What this task involves: From the first record to the last, write each one out again exactly.

Data listing:
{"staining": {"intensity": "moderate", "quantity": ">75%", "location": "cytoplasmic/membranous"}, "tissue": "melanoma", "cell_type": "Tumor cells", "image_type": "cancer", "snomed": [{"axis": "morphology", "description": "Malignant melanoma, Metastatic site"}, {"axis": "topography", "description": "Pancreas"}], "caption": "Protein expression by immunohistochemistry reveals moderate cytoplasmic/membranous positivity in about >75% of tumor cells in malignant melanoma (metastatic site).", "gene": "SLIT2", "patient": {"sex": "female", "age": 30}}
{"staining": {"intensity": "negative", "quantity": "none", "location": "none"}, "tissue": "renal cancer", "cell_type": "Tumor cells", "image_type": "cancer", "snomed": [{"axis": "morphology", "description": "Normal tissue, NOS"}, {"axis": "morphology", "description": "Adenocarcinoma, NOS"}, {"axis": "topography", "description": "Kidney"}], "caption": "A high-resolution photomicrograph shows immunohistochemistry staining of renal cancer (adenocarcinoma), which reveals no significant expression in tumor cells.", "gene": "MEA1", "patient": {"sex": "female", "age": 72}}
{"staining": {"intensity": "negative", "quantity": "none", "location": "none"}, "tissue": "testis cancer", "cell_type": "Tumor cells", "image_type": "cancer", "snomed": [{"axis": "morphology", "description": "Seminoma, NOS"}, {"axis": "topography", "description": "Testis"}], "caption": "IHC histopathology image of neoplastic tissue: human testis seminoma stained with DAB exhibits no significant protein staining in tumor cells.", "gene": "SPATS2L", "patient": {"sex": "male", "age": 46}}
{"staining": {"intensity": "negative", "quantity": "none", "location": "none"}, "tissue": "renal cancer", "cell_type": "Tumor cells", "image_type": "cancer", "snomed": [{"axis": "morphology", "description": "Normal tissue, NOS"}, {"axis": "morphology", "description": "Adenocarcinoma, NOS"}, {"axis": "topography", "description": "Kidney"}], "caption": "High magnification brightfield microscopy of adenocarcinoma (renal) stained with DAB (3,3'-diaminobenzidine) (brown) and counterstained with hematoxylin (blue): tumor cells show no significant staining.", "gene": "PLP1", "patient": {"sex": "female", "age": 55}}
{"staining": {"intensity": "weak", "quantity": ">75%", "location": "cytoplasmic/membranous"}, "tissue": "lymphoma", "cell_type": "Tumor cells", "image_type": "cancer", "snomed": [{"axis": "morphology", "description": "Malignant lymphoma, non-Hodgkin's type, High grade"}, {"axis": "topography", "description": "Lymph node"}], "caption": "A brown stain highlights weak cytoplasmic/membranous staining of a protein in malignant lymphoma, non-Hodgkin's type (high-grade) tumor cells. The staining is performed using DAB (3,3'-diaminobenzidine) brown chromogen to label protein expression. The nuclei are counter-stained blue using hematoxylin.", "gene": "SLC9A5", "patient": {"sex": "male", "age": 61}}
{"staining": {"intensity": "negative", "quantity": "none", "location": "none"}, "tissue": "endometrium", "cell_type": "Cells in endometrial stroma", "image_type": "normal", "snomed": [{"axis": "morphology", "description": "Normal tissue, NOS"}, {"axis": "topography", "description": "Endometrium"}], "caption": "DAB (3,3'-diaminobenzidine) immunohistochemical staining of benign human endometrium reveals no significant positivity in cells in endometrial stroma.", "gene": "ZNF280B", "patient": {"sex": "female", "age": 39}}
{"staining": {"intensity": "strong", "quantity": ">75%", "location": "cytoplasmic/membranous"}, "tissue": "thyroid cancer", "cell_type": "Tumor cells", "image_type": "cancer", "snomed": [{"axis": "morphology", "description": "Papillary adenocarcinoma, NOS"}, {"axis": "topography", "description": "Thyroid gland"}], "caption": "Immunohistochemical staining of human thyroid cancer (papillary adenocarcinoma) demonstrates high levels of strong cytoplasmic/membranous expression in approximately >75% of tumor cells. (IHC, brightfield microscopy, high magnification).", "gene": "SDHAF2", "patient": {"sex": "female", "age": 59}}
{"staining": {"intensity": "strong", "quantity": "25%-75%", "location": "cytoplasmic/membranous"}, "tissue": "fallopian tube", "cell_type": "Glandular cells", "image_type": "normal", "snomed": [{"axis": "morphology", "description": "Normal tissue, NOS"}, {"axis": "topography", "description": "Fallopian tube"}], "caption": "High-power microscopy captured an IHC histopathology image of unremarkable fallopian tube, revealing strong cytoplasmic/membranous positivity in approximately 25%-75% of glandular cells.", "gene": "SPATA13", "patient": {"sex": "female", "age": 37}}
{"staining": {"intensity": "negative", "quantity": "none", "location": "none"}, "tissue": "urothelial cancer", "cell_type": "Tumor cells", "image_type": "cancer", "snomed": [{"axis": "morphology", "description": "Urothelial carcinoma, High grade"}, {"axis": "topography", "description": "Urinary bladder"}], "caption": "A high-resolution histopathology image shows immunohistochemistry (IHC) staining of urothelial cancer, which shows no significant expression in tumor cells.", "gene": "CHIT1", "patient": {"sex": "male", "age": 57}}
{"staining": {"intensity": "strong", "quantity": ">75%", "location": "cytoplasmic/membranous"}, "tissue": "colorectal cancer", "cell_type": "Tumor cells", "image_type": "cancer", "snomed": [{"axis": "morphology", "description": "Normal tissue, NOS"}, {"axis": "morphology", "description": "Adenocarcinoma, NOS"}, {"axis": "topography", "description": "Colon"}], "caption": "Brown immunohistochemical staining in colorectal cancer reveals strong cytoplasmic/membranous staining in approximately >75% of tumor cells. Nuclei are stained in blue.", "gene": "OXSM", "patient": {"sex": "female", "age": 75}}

Final answer:
{"staining": {"intensity": "moderate", "quantity": ">75%", "location": "cytoplasmic/membranous"}, "tissue": "melanoma", "cell_type": "Tumor cells", "image_type": "cancer", "snomed": [{"axis": "morphology", "description": "Malignant melanoma, Metastatic site"}, {"axis": "topography", "description": "Pancreas"}], "caption": "Protein expression by immunohistochemistry reveals moderate cytoplasmic/membranous positivity in about >75% of tumor cells in malignant melanoma (metastatic site).", "gene": "SLIT2", "patient": {"sex": "female", "age": 30}}
{"staining": {"intensity": "negative", "quantity": "none", "location": "none"}, "tissue": "renal cancer", "cell_type": "Tumor cells", "image_type": "cancer", "snomed": [{"axis": "morphology", "description": "Normal tissue, NOS"}, {"axis": "morphology", "description": "Adenocarcinoma, NOS"}, {"axis": "topography", "description": "Kidney"}], "caption": "A high-resolution photomicrograph shows immunohistochemistry staining of renal cancer (adenocarcinoma), which reveals no significant expression in tumor cells.", "gene": "MEA1", "patient": {"sex": "female", "age": 72}}
{"staining": {"intensity": "negative", "quantity": "none", "location": "none"}, "tissue": "testis cancer", "cell_type": "Tumor cells", "image_type": "cancer", "snomed": [{"axis": "morphology", "description": "Seminoma, NOS"}, {"axis": "topography", "description": "Testis"}], "caption": "IHC histopathology image of neoplastic tissue: human testis seminoma stained with DAB exhibits no significant protein staining in tumor cells.", "gene": "SPATS2L", "patient": {"sex": "male", "age": 46}}
{"staining": {"intensity": "negative", "quantity": "none", "location": "none"}, "tissue": "renal cancer", "cell_type": "Tumor cells", "image_type": "cancer", "snomed": [{"axis": "morphology", "description": "Normal tissue, NOS"}, {"axis": "morphology", "description": "Adenocarcinoma, NOS"}, {"axis": "topography", "description": "Kidney"}], "caption": "High magnification brightfield microscopy of adenocarcinoma (renal) stained with DAB (3,3'-diaminobenzidine) (brown) and counterstained with hematoxylin (blue): tumor cells show no significant staining.", "gene": "PLP1", "patient": {"sex": "female", "age": 55}}
{"staining": {"intensity": "weak", "quantity": ">75%", "location": "cytoplasmic/membranous"}, "tissue": "lymphoma", "cell_type": "Tumor cells", "image_type": "cancer", "snomed": [{"axis": "morphology", "description": "Malignant lymphoma, non-Hodgkin's type, High grade"}, {"axis": "topography", "description": "Lymph node"}], "caption": "A brown stain highlights weak cytoplasmic/membranous staining of a protein in malignant lymphoma, non-Hodgkin's type (high-grade) tumor cells. The staining is performed using DAB (3,3'-diaminobenzidine) brown chromogen to label protein expression. The nuclei are counter-stained blue using hematoxylin.", "gene": "SLC9A5", "patient": {"sex": "male", "age": 61}}
{"staining": {"intensity": "negative", "quantity": "none", "location": "none"}, "tissue": "endometrium", "cell_type": "Cells in endometrial stroma", "image_type": "normal", "snomed": [{"axis": "morphology", "description": "Normal tissue, NOS"}, {"axis": "topography", "description": "Endometrium"}], "caption": "DAB (3,3'-diaminobenzidine) immunohistochemical staining of benign human endometrium reveals no significant positivity in cells in endometrial stroma.", "gene": "ZNF280B", "patient": {"sex": "female", "age": 39}}
{"staining": {"intensity": "strong", "quantity": ">75%", "location": "cytoplasmic/membranous"}, "tissue": "thyroid cancer", "cell_type": "Tumor cells", "image_type": "cancer", "snomed": [{"axis": "morphology", "description": "Papillary adenocarcinoma, NOS"}, {"axis": "topography", "description": "Thyroid gland"}], "caption": "Immunohistochemical staining of human thyroid cancer (papillary adenocarcinoma) demonstrates high levels of strong cytoplasmic/membranous expression in approximately >75% of tumor cells. (IHC, brightfield microscopy, high magnification).", "gene": "SDHAF2", "patient": {"sex": "female", "age": 59}}
{"staining": {"intensity": "strong", "quantity": "25%-75%", "location": "cytoplasmic/membranous"}, "tissue": "fallopian tube", "cell_type": "Glandular cells", "image_type": "normal", "snomed": [{"axis": "morphology", "description": "Normal tissue, NOS"}, {"axis": "topography", "description": "Fallopian tube"}], "caption": "High-power microscopy captured an IHC histopathology image of unremarkable fallopian tube, revealing strong cytoplasmic/membranous positivity in approximately 25%-75% of glandular cells.", "gene": "SPATA13", "patient": {"sex": "female", "age": 37}}
{"staining": {"intensity": "negative", "quantity": "none", "location": "none"}, "tissue": "urothelial cancer", "cell_type": "Tumor cells", "image_type": "cancer", "snomed": [{"axis": "morphology", "description": "Urothelial carcinoma, High grade"}, {"axis": "topography", "description": "Urinary bladder"}], "caption": "A high-resolution histopathology image shows immunohistochemistry (IHC) staining of urothelial cancer, which shows no significant expression in tumor cells.", "gene": "CHIT1", "patient": {"sex": "male", "age": 57}}
{"staining": {"intensity": "strong", "quantity": ">75%", "location": "cytoplasmic/membranous"}, "tissue": "colorectal cancer", "cell_type": "Tumor cells", "image_type": "cancer", "snomed": [{"axis": "morphology", "description": "Normal tissue, NOS"}, {"axis": "morphology", "description": "Adenocarcinoma, NOS"}, {"axis": "topography", "description": "Colon"}], "caption": "Brown immunohistochemical staining in colorectal cancer reveals strong cytoplasmic/membranous staining in approximately >75% of tumor cells. Nuclei are stained in blue.", "gene": "OXSM", "patient": {"sex": "female", "age": 75}}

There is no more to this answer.